To-do item – The expected output is a copy of every line in the records with the string "oder".

━━━ Stored data ━━━

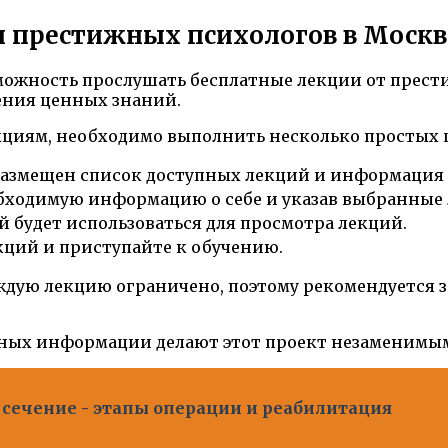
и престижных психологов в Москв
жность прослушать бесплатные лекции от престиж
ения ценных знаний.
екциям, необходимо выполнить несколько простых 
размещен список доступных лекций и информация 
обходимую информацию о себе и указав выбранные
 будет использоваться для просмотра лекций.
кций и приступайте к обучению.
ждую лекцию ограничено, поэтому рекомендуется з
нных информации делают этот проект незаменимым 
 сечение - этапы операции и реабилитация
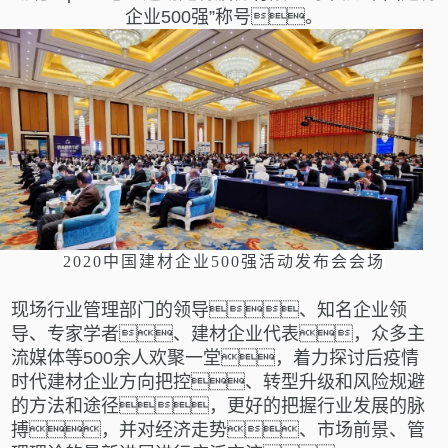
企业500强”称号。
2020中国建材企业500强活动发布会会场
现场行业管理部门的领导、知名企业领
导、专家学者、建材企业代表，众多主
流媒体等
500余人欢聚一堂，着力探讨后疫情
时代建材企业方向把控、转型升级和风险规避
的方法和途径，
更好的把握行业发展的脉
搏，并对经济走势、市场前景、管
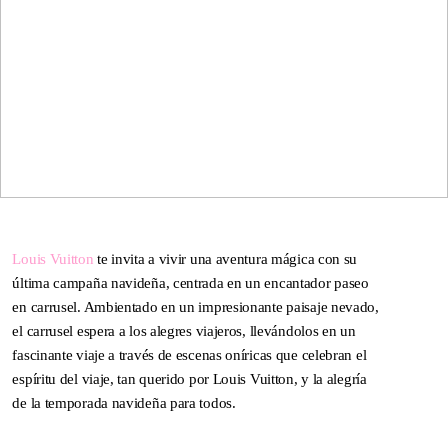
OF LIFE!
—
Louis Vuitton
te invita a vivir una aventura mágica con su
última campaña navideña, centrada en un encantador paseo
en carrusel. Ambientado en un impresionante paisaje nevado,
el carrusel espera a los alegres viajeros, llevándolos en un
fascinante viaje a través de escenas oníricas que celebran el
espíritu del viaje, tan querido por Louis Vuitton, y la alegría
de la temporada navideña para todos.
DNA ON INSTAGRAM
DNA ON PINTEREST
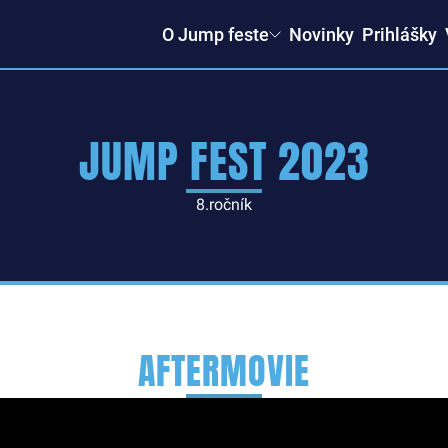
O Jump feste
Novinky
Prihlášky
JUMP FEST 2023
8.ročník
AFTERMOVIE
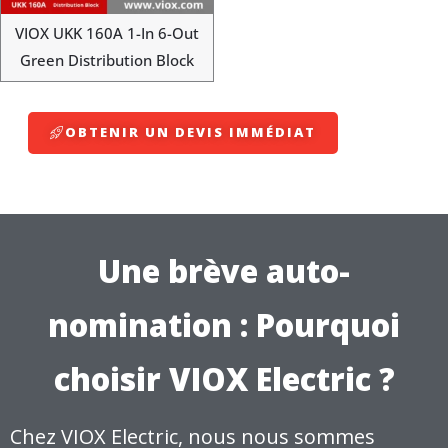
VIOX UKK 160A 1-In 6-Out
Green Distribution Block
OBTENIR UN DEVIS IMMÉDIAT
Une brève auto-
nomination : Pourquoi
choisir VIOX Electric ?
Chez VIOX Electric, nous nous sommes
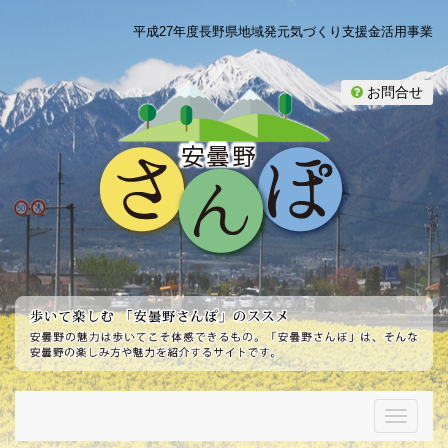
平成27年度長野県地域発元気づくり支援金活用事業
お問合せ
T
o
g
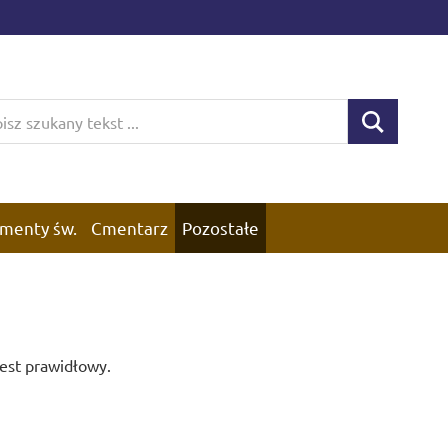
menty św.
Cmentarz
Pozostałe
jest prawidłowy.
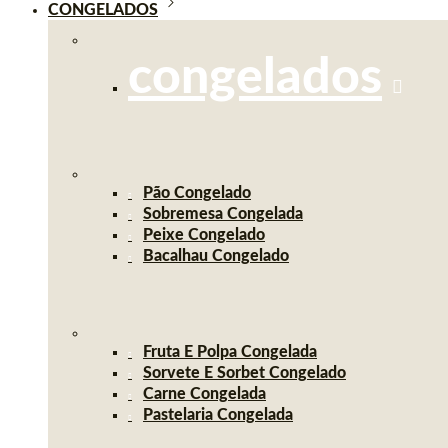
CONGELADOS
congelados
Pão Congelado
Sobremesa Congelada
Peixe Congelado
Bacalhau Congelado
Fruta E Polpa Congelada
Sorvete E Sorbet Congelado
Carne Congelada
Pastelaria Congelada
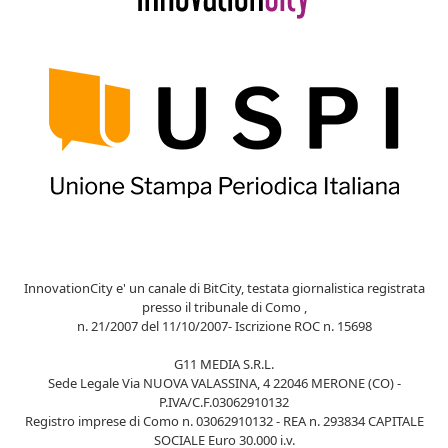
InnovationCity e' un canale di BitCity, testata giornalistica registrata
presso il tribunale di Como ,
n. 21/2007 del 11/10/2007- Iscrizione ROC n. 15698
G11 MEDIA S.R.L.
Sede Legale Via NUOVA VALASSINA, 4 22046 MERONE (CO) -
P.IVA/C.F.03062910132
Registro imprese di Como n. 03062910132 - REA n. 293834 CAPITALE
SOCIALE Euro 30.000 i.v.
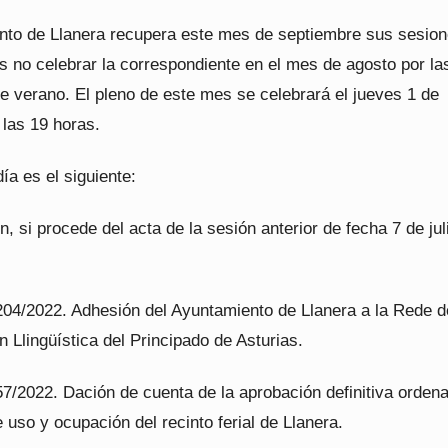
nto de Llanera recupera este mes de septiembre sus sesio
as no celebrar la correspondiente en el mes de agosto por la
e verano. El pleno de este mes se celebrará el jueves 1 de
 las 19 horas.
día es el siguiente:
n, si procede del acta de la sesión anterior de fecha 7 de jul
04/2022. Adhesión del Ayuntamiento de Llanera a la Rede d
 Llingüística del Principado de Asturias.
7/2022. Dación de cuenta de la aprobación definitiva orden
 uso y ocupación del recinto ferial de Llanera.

━━━
━━━ Stored data ━━━

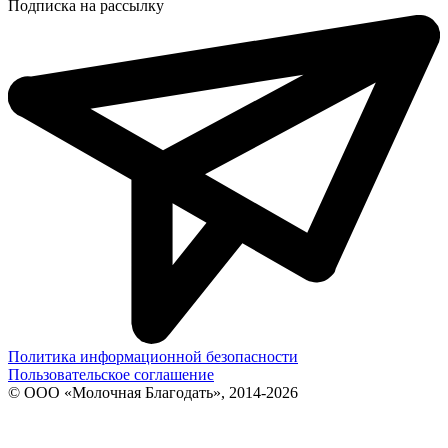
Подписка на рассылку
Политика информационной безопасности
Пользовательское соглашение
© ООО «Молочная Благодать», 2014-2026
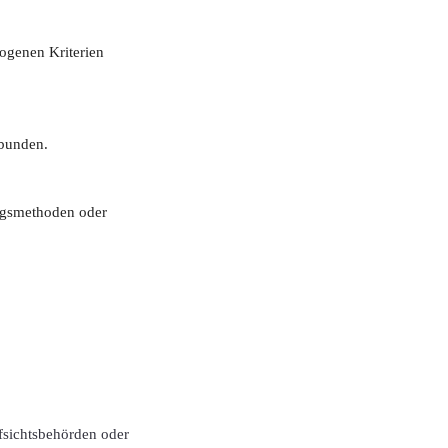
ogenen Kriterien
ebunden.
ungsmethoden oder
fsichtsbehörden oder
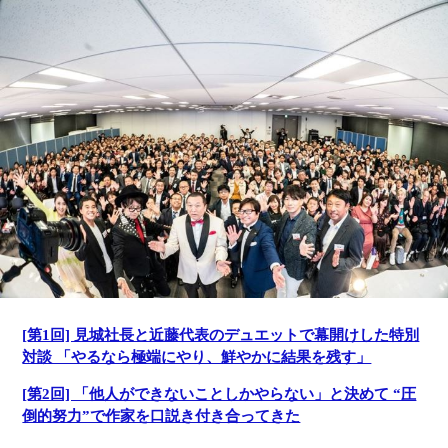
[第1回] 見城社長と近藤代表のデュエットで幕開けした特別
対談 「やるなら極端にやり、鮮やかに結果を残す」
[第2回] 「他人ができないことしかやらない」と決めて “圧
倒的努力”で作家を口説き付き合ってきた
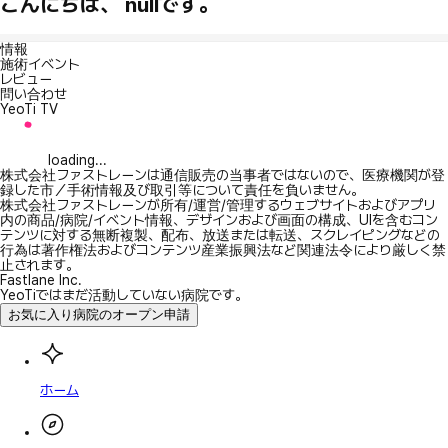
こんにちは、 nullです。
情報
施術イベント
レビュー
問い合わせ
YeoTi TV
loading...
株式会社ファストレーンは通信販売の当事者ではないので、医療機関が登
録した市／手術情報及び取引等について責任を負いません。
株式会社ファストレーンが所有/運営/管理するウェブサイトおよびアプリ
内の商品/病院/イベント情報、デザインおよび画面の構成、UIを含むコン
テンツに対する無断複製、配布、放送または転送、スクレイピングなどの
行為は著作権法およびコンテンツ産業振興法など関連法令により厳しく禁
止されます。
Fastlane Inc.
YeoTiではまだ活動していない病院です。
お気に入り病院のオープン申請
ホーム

━━━
━━━ Stored data ━━━

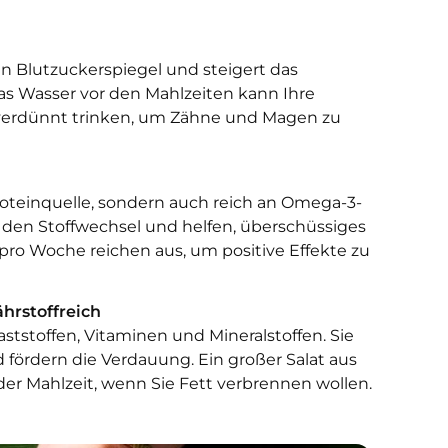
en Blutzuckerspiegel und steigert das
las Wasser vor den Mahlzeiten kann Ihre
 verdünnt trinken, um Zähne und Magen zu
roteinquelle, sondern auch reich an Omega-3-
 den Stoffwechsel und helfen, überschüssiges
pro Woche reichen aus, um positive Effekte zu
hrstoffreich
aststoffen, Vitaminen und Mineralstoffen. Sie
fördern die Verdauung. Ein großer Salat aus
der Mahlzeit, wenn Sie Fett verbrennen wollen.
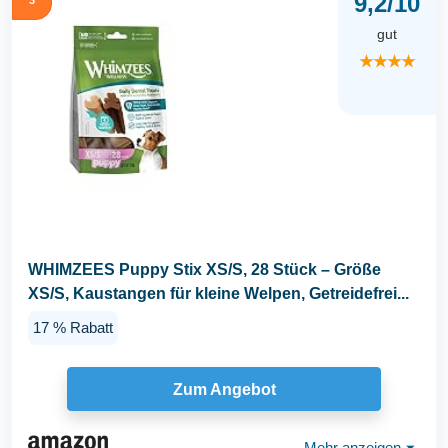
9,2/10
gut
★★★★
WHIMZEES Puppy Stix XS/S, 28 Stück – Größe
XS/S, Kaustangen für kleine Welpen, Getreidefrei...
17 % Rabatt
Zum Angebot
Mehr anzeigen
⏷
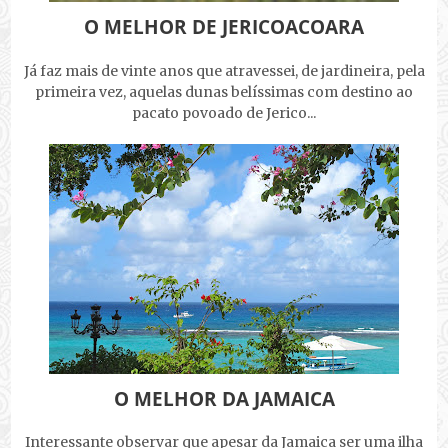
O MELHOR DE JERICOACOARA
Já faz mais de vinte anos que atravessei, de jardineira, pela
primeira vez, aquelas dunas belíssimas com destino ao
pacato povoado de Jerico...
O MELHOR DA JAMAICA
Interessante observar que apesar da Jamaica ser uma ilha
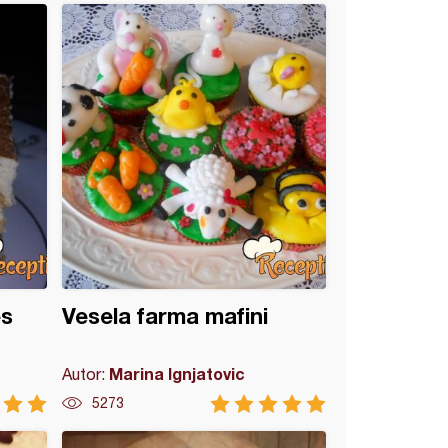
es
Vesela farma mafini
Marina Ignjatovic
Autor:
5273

━━━

Written reply –
ungsmethoden oder
fsichtsbehörden oder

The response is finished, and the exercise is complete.